The project, Data for Ukraine, has been running for about three weeks, and has shown itself able to surface important events a few hours ahead of Western or even Ukrainian media sources. It focuses on four areas: humanitarian needs, displaced people, civilian resistance and human rights violations. In addition to simply showing spikes of credible tweets about certain subjects the team is tracking, the system also geolocates tweets—essentially mapping where events take place.
“It’s an early alarm system for human rights abuses,” said Ernesto Calvo, professor of government and politics and director of UMD’s Inter-Disciplinary Lab for Computational Social Science. “For it to work, we need to know two basic things: what is happening or being reported, and who is reporting those things.”
Calvo and his lab focus on the second of those two requirements, and constructed a “community detection” system to identify key nodes of Twitter users from which to use data. Other team members with expertise in Ukrainian society and politics spotted him a list of about 400 verified users who actively tweet on relevant topics. Then Calvo, who honed his approach analyzing social media from political and environmental crises in Latin America, and his team expanded and deepened the collection, drawing on connections and followers of the initial list so that millions of tweets per day now feed the system.

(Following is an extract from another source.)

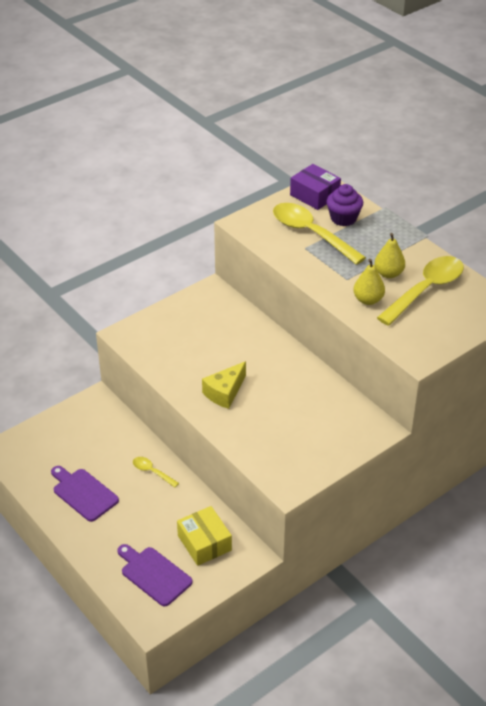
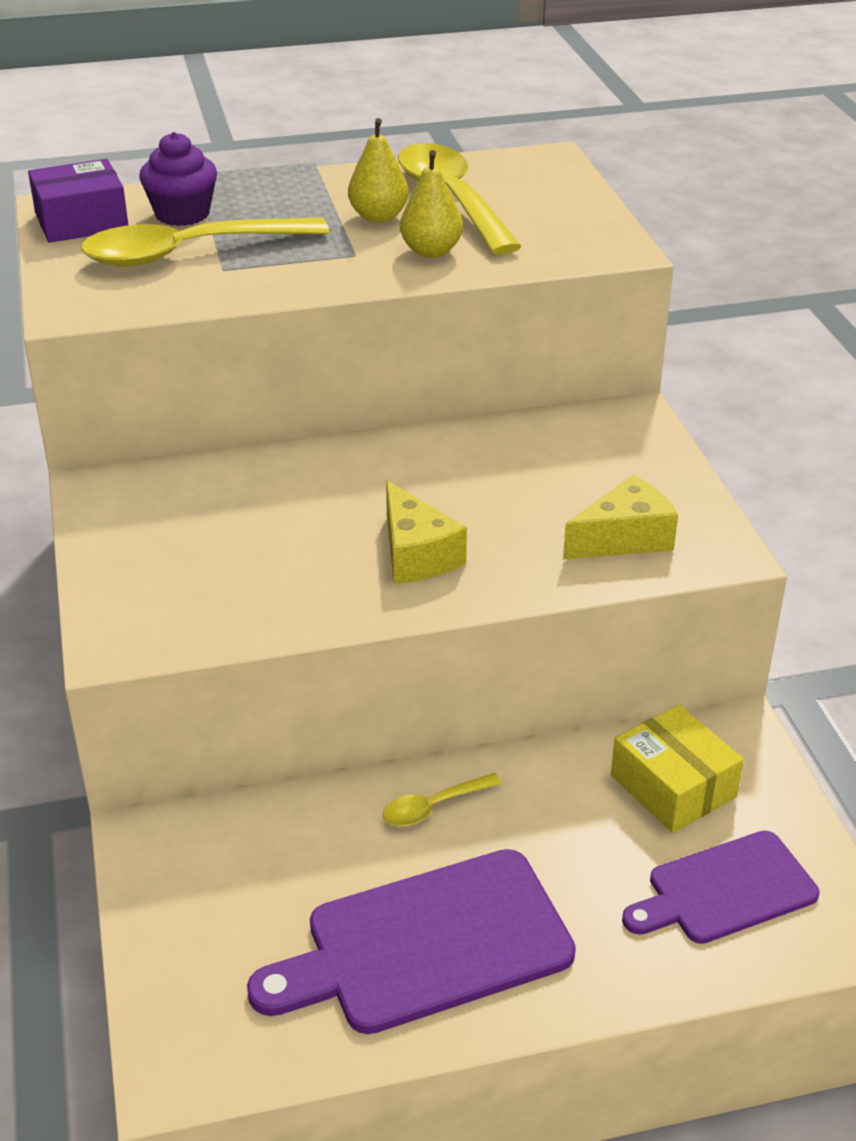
camera: 65 degrees left, 5 degrees down
purple cutting board [51,466,119,522] -> purple cutting board [247,849,576,1034], size x1.55
yellow box [177,506,232,566] -> yellow box turned 60 degrees clockwise [611,704,744,833]
none -> yellow cheese [563,475,678,560]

Nearly half of the captured tweets are in Ukrainian, 30% are in English and 20% are in Russian. Knowing who to exclude—accounts started the day before the invasion, for instance, or with few long-term connections—is key, Calvo said.
“One of the big concerns when we started was to what extent the information was credible—the objective was not to capture as much data as possible, but to make sure it’s quality data,” he said.
Other team members include Olga Onuch of the University of Manchester, U.K., a Ukrainian associate professor of politics who helped guide the selection of monitored Twitter accounts and shape the list of more than 600 Ukrainian and Russian keywords the system monitors for. It captures “living language,” she said—for instance, a protest might be referred to in Ukrainian or Russian with the Soviet-era colloquialism of “a meeting.”
Erik Wibbels, a political science professor who leads Duke University’s DevLab, handles the project’s natural language processing element, utilizing artificial intelligence and the keyword list developed by Onuch and others to analyze what the tweets are about; political science Professor Graeme Robertson of the University of North Carolina at Chapel Hill and his colleagues provide expertise on the region; and undisclosed scholars at the Kyiv School of Economics, among other functions, are helping to validate the system’s performance.
In one instance, its tracking of civilian resistance and human rights abuses was able to immediately identify the beginning of a major event—Russian forces firing on peaceful protesters in the southern city of Kherson on March 21—soon registering as a spike on one of the main graphs on the project’s website.
Onuch hopes the work can help in two ways: in the moment, by perhaps helping aid agencies direct resources to people fleeing fighting, and in the long term, by permanently documenting abuses and atrocities for eventual justice.
“Social scientists have a duty in a time of crisis—if they have special or technical knowledge that can be useful—to use it,” she said. “Even if they can’t directly save human lives, they can use it to record what happened.”
Crunching social media big data is likely to become an increasingly prevalent way to take the pulse not only of wars, but other crises and key moments in future history, Calvo said.
“Scholars, politicians and regular citizens are using Twitter as one of the main ways to amplify information on the ground in Ukraine,” he said. “What’s new for me is that I have mostly used the data to look backward to analyze political crises, but now, the DevLab and our lab working together are developing the ability to use it for early detection.”